A sweep of social media sites like X shows users affiliated with crypto often talking about Pokémon cards as if they were stocks, discussing the market and debating whether the latest dip is just a correction.
Raftery said that most of the buyers at his firm are “not genuine collectors” but people “looking for high-end assets” or global businesses looking to buy Pokémon card stock to resell “because of how lucrative the general market is for all these vintage cards.”
It’s not just vintage cards being resold at big markups.
In the U.K., a Mega Evolution Ascended Heroes Elite Trainer Box sells on the official Pokémon Centre website for £54.99 ($74.50). I found them on eBay being resold for more than £100 and in some cases over £300.
Some of the more popular Elite Trainer Boxes, such as the Scarlet & Violet 151 ETB Elite Trainer Box, are on eBay for more than £450.

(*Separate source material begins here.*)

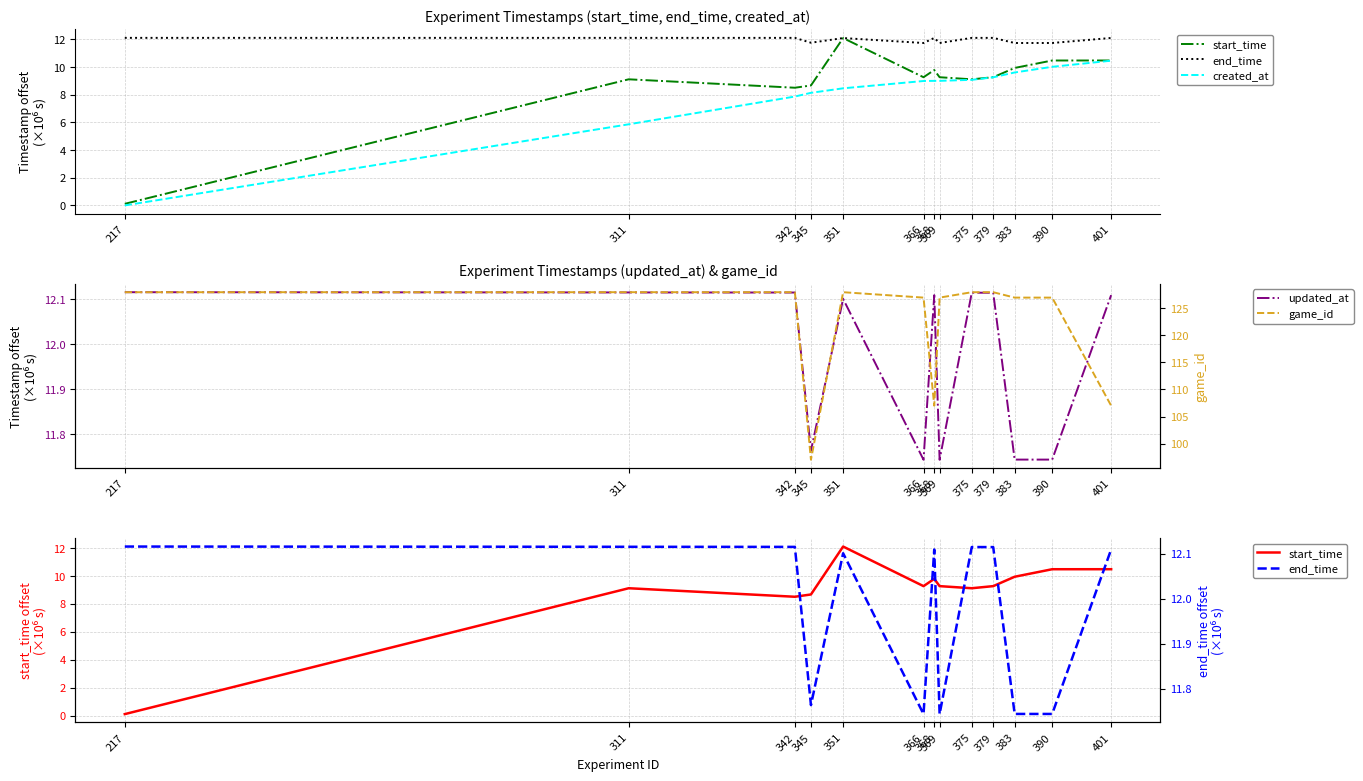

What is the value of the game_id point at the 10th from the left?

128.0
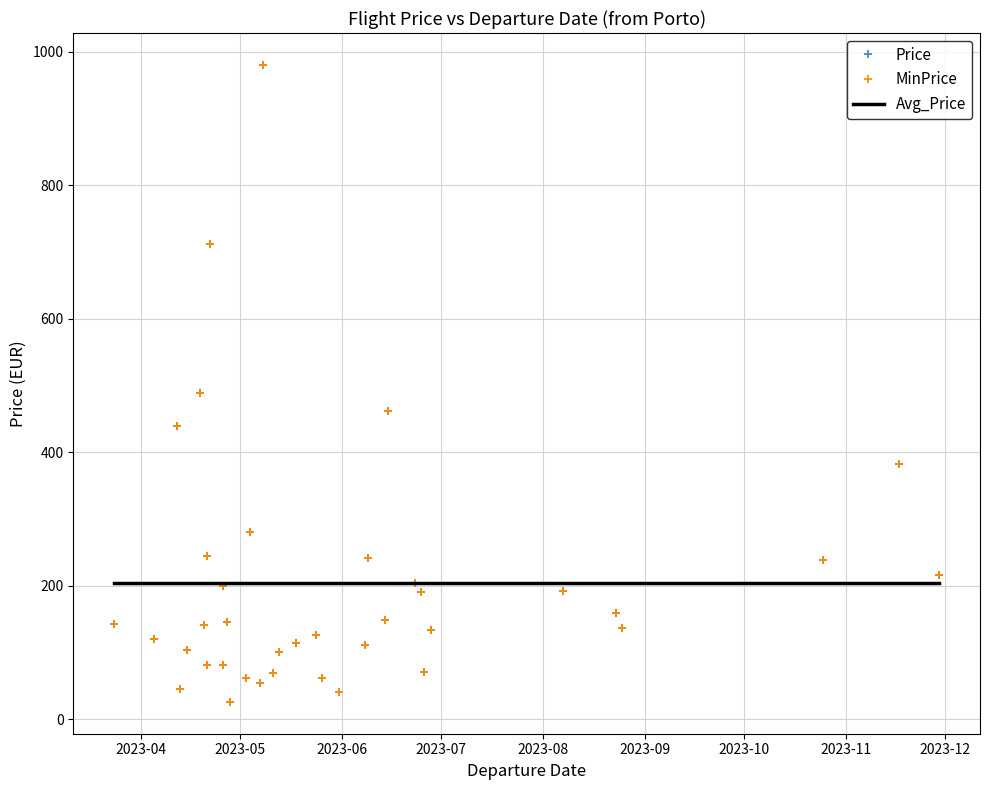

What is the difference between the maximum and minimum values in the Price series?

954.5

High-profile sales encourage others to think they can also make money from more common Pokémon cards, Raftery said.
“Now you have all these 19 to 22-year-olds thinking to themselves, well, I can’t afford a £500,000 card, but I can go buy a £50 … elite trainer box … and then sell it for £100,” Raftery said.
Pokémon trading card scalpers
Pokémon fans have a word for those who aren’t fans but buy up the cards to sell them at multiples of the retail price: “Scalpers.”

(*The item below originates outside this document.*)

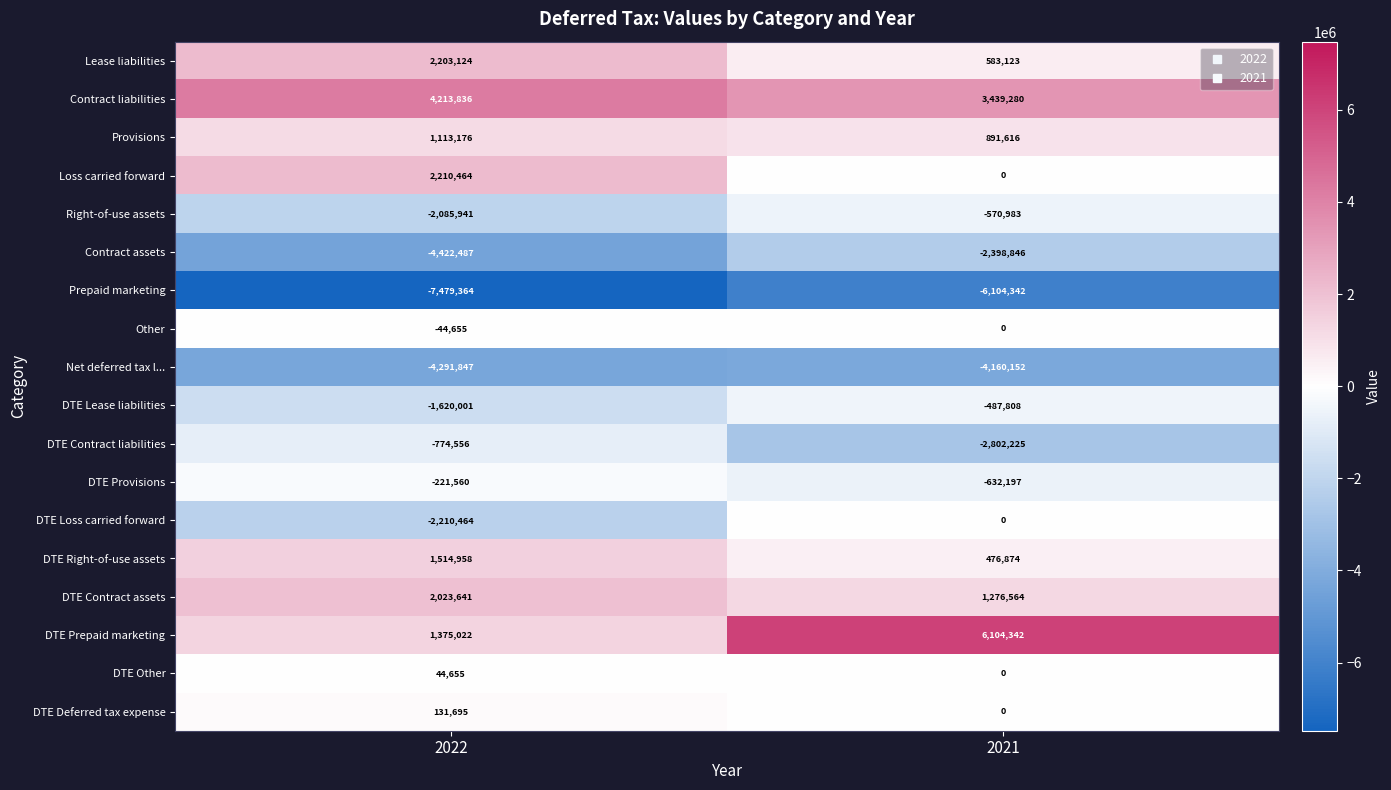

What is the sum of all DTE Provisions values?

-853757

Whatever true fans think of them, they have to compete with scalpers who often rapidly buy up supply. Online retailers can’t cope with traffic, as automated software buys products on behalf of scalpers.
I’ve tried the websites of major U.K. retailers like Argos and John Lewis, and had them crash or suffer checkout issues in the flurry of a new product release. CNBC has reached out to Argos and John Lewis for comment.
This creates a supply crunch that pushes people to buying cards at a higher resale price, the University of Sunderland’s Farnsworth said.
Scalpers create “volatility” and “panic” so people see cards online and think “oh my god, I have to go for this because I’m not going to get it anywhere else,” she added.
David Bellinger, a senior equity analyst at Mizuho, said that the market for cards had changed at “such a torrid and quick pace.” “So it does have a little bit of a frothy bubbly aspect to it,” he added.
Collectors still driving market
Amid all of this, there are collectors still buying just so they can complete Pokémon sets or get cards depicting their favorite characters.
In 2023, Johannes Heck, a clinical pharmacologist, found his old Pokémon card collection from the late 90s at his grandmother’s house. Between May 2024 and 2025, he listed some on eBay and published a paper about what the experience said about the trading card market.
While Heck never spoke to his buyers about their motivation, he noticed that “uncommon” cards — one of three categories in old sets, along with “common” and “rare” — sold “remarkably fast.”
Pokemon cards released in 1999
Yvonne Hemsey | Hulton Archive | Getty Images
Heck told CNBC there could be two types of buyers – people looking to complete their collection and those who thought that even “uncommon” cards would rise in price enough to make money.
Mizuho’s Bellinger, who focuses on the consumer market, including collectables, said that, while Logan Paul selling card for millions adds “a new element to the hype,” collectors are playing a part in the overall market.
“There’s a lot more of these local card shows popping up … I think there is a collector base … they don’t really care about buying and flipping and making quick money,” Bellinger told CNBC.